Mesmo depois de afirmar que a Covid-19 era uma “gripinha”, de gerar aglomerações que contribuem, direta e indiretamente, para a propagação do vírus, e de atacar o isolamento social, universalmente considerado o principal instrumento para deter a propagação do coronavírus, a popularidade do presidente não caiu significativamente.

Segundo o Datafolha, 52% dos brasileiros acham que ele tem capacidade de liderar o país. Frente à sua inapetência em lidar com a crise sanitária e econômica, a enquete é assustadora. Seu desempenho na crise sanitária é considerado “ruim ou péssimo” para apenas 39% da população. A maioria, 58%, não o desaprova: 33% acha que ele faz “bom ou ótimo” trabalho e 25% considera “regular”.

Como interpretar esse expressivo apoio popular em um momento em que o presidente está politicamente isolado, em conflito com o ministro da Saúde, governadores e prefeitos, sem apoio do Congresso, limitado pelo STF, atacado por quase toda a mídia tradicional e pelos blogs alternativos e sofrendo uma oposição de amplo leque político da centro direita à esquerda, com panelaços diários?

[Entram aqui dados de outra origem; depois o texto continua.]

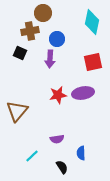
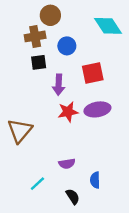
cyan diamond: (92, 22) -> (108, 26), turned -45
black square: (20, 53) -> (39, 62), moved, turned -32
purple arrow: (50, 59) -> (59, 85), moved
red square: (93, 62) -> (93, 73), moved

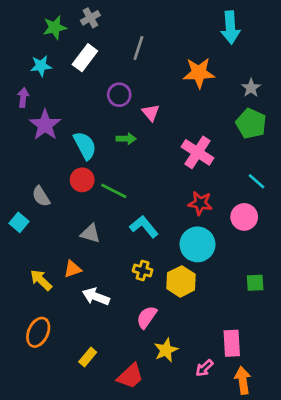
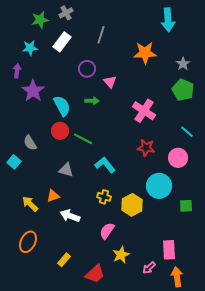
cyan circle: (197, 244) -> (159, 186), moved

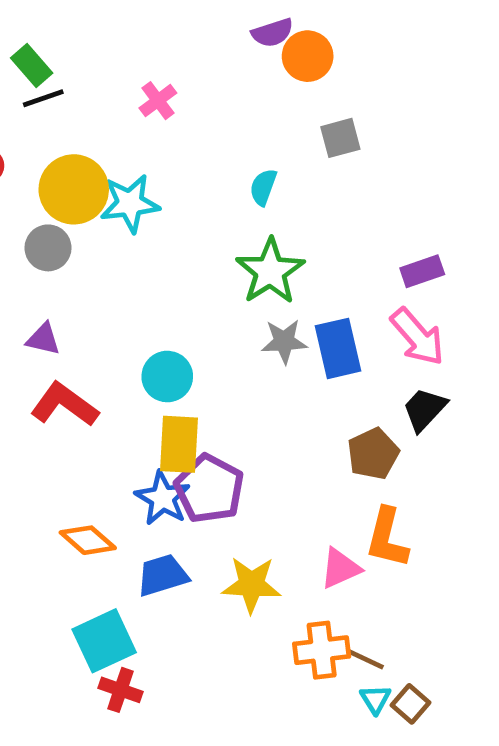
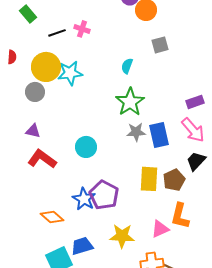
black line: (43, 98) -> (57, 33), moved
pink cross: (158, 101) -> (82, 29), turned -35
yellow rectangle: (179, 444) -> (149, 179), moved
blue trapezoid: (163, 575) -> (82, 246), moved

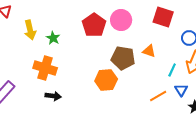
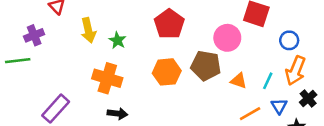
pink circle: (121, 20) -> (227, 38), moved
orange triangle: (149, 51) -> (239, 81), moved
orange hexagon: (106, 80) -> (167, 72), moved

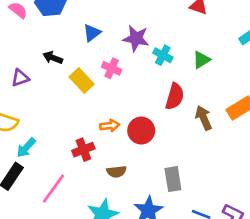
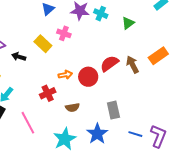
cyan cross: (163, 55) -> (101, 14), moved
black arrow: (53, 58) -> (19, 57), moved
red semicircle: (175, 96) -> (109, 64), moved, turned -138
pink line: (53, 188) -> (28, 123), turned -60

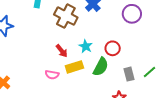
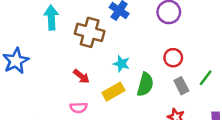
red circle: (113, 48) -> (173, 58), moved
red arrow: (62, 51) -> (81, 76), moved
pink semicircle: (52, 75) -> (79, 108), moved

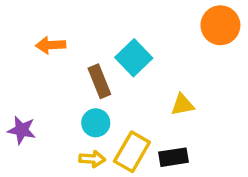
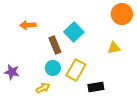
yellow triangle: (182, 105) -> (114, 48), moved
yellow rectangle: (132, 152) -> (76, 70), moved
yellow arrow: (92, 159) -> (43, 88), moved, turned -32

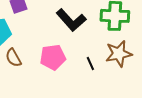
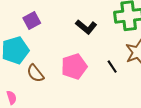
black L-shape: (71, 20) -> (86, 27), size x0.7

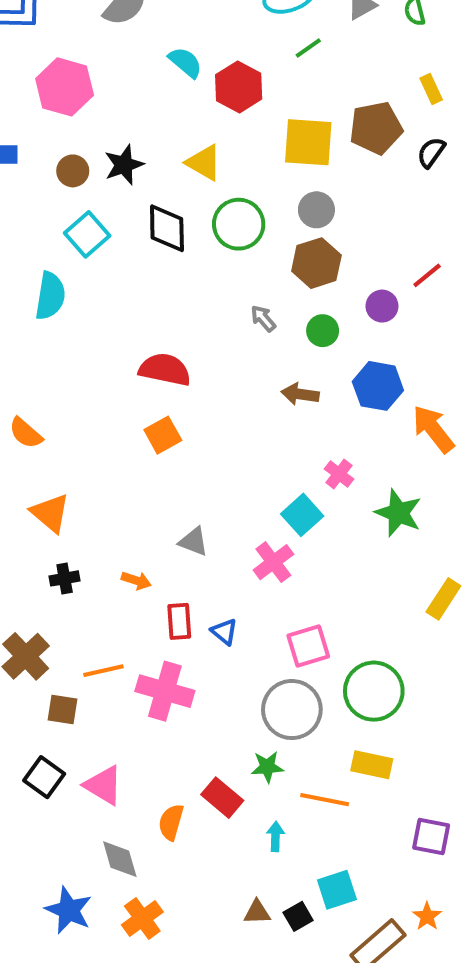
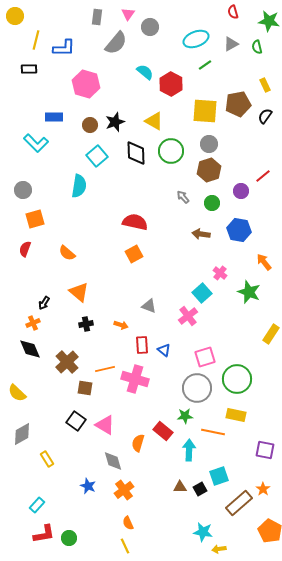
orange arrow: (433, 429) -> (264, 262), moved, size x0.7
cyan arrow: (275, 837) -> (189, 450), size x1.5
blue star: (69, 910) -> (88, 486), size x0.7

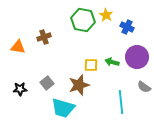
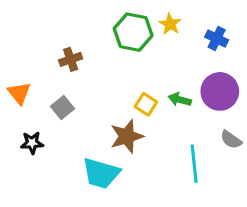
blue cross: (127, 27) -> (217, 38), moved
orange triangle: (18, 47) -> (19, 93), moved, turned 42
yellow square: (91, 65) -> (146, 104), turned 32
gray square: (47, 83) -> (63, 108), moved

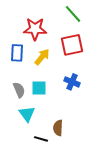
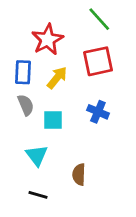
red star: (35, 29) -> (48, 40), turned -30
gray semicircle: (19, 90) -> (26, 105), moved
black line: (41, 139) -> (38, 195), moved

A explicação está no fato dele expressar uma concepção que se enraizou em setores expressivos da sociedade, que lhe dá sólida sustentação. Uma visão que despreza, entre outros aspectos, o desenvolvimento científico e os direitos humanos.

As recomendações da Saúde estão respaldadas no conhecimento científico; no entanto, mais de um terço dos brasileiros não acreditam na ciência, como revelou a pesquisa global “Wellcome Global Monitor” da Gallup, publicada na revista Science em 2019.

Ela mostrou que o Brasil ocupa o 111º lugar no ranking dos países que mais confiam na ciência, entre as 144 nações incluídas. O levantamento revelou que 35% dos brasileiros desconfiam da ciência e que 23% acreditam que a produção científica não beneficia a sociedade.

Mais grave: metade dos brasileiros afirmaram que a “a ciência discorda da minha religião” e desses 75% (37,5% do total) disseram que “quando ciência e religião discordam, escolho a religião”.

Não por acaso, o apoio ao presidente é maior entre os evangélicos. Nesse segmento, o desempenho do presidente na crise sanitária é considerado “ótimo e bom” para 41% e “regular” para 29%, enquanto que 60% acha que ele tem condições de liderar o país.

Nas próximas semanas estaremos no pico da pandemia, mas está caindo, em várias cidades, o respeito ao isolamento social. Na 4ª feira, apenas 51% dos paulistanos ficaram em casa, quando o ideal seria 70%. Nas áreas mais periféricas o desrespeito é generalizado; nesse sábado, o comercio estava a toda e vários bailes funk ocorreram em espaços públicos.

A situação é de extrema gravidade. Por um lado, o presidente estimula a retomada das atividades e o fim do isolamento, influenciando tanto trabalhadores informais e micro empresários em dificuldades econômicas, como os já contaminados pelo bolsonavirus, que não acreditam na ciência e, portanto, nas recomendações sanitárias.

Por outro, os mais pobres e vulneráveis se veem obrigados a buscar alguma renda frente à demora e falta de coordenação governamental e federativa em apoiar uma população, cujas condições de vida, moradia e transporte são favoráveis à propagação do Covid 19, como mostrei nas minhas últimas colunas.

Existe uma estratégia sanitária para enfrentar o Covid 19 que, se fosse bem sucedida, poderia reduzir os danos e encurtar a quarentena. Mas se o “bolsonavírus” prevalecer, o sacrifício dos que se isolaram será em vão e uma catástrofe poderá acontecer.

Muitos dos que apoiaram Bolsonaro na eleições de 2018, mesmo sabendo o que ele representava, acharam que seria apenas uma “dorzinha de barriga”. Agora todos estão vendo que é muito mais do que isso. ​

*Nabil Bonduki é professor da Faculdade de Arquitetura e Urbanismo da USP, foi relator do Plano Diretor e Secretário de Cultura de São Paulo.